*TASK 1*
In the text about meeting others with phocomelia, how many other people with the same birth defect did the writer meet?
*TASK 2*
In the text about meeting others with phocomelia, rewrite the part that opens with the words containing "How would we" and closes with "from the car.", changing "tank top" to "T-shirt".

*GIVEN PASSAGE*
***

In spite of the many blessings in my life, I’ve always felt something was missing. I didn’t even know what it was until I found it. Three weeks ago, I had the surreal experience of meeting fourteen other people who share my rare birth defect: phocomelia (deformities of the arms and/or legs) caused by our mothers taking thalidomide, a powerful sedative, in early pregnancy.

For months we planned to meet for a long weekend at a hotel where we would eat together, learn together and, for the first time in our life, speak frankly about our experiences to people who understand. The possibility was both exciting and terrifying.

How would we feel about ourselves after observing others with similar deformities? How would the hotel staff and other guests react to seeing a group of people with shocking deformities? Would we be comfortable with each other in such a brief time? There’s a wide range of conditions among us, would there be someone with injuries similar to mine?

At first, I planned to fly to the event alone but my husband suggested we take a two-week road trip. When the first day of our event finally arrived, I jumped out of the car and strode toward the hotel doors when I suddenly realized I was wearing only a tank top. I rarely leave my house without long sleeves, especially in a professional setting. As the leader of the event, I wanted to avoid stares and be taken seriously by the hotel staff so I turned back to get my sweater from the car.

“Hey, Carolyn!” Leslie, the one person I had met before, had already arrived.

‘Wait,’ I said to myself. ‘I don’t need my sweater here. I won’t be alone in my appearance.’

It’s impossible to put into words exactly what this event meant to us; it has taken me three weeks just to process it. The weekend was a whirlwind of activity. We gathered at a long table in the hotel restaurant and staked our claim to it for the next four days. Sometimes it was hard to concentrate on one conversation while picking up bits and pieces of the others. I didn’t want to miss a single word.

***

Saved data entries:
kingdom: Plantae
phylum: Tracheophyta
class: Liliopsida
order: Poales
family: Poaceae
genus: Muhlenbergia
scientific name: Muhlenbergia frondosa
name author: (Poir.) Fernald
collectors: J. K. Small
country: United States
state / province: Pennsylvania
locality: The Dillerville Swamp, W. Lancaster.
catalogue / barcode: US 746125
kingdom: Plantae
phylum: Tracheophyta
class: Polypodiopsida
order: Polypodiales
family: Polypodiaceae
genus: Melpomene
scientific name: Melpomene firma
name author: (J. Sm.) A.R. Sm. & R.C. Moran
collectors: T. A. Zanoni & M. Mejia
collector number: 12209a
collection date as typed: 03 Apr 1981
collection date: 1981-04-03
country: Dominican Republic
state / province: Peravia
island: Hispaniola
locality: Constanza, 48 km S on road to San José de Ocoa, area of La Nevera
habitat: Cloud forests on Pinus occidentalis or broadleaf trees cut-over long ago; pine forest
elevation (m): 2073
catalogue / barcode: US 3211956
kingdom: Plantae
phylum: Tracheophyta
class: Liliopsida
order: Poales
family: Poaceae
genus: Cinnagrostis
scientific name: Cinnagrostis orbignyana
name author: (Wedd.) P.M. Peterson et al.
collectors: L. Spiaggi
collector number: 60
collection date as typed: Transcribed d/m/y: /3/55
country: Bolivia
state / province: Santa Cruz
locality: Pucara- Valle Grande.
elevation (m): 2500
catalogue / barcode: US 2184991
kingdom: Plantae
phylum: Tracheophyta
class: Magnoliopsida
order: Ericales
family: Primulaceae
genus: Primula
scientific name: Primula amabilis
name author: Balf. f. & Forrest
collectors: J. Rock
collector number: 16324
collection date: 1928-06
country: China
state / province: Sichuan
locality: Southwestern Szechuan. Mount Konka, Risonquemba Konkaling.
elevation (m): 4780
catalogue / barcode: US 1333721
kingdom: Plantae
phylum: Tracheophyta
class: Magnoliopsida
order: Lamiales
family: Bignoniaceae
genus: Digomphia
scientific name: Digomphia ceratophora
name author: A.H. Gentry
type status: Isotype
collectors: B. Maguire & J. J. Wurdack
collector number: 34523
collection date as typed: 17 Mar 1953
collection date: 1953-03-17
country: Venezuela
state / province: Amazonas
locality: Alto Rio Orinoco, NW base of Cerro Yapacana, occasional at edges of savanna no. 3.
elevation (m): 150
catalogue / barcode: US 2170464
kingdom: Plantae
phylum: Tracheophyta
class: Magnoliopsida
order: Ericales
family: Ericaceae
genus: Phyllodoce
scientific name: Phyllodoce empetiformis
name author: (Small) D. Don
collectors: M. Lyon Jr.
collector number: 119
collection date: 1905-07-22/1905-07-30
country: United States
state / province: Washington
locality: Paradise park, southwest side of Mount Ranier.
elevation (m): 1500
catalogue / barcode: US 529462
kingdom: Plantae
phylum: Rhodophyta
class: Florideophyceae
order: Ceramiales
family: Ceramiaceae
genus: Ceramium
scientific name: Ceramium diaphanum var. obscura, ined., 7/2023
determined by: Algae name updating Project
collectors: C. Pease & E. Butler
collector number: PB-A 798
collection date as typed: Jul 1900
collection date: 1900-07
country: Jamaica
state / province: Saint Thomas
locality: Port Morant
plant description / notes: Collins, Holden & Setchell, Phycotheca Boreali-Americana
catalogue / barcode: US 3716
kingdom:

***

*WORKED SOLUTION 1*
Fourteen.

*WORKED SOLUTION 2*
How would we feel about ourselves after observing others with similar deformities? How would the hotel staff and other guests react to seeing a group of people with shocking deformities? Would we be comfortable with each other in such a brief time? There’s a wide range of conditions among us, would there be someone with injuries similar to mine?

At first, I planned to fly to the event alone but my husband suggested we take a two-week road trip. When the first day of our event finally arrived, I jumped out of the car and strode toward the hotel doors when I suddenly realized I was wearing only a T-shirt. I rarely leave my house without long sleeves, especially in a professional setting. As the leader of the event, I wanted to avoid stares and be taken seriously by the hotel staff so I turned back to get my sweater from the car.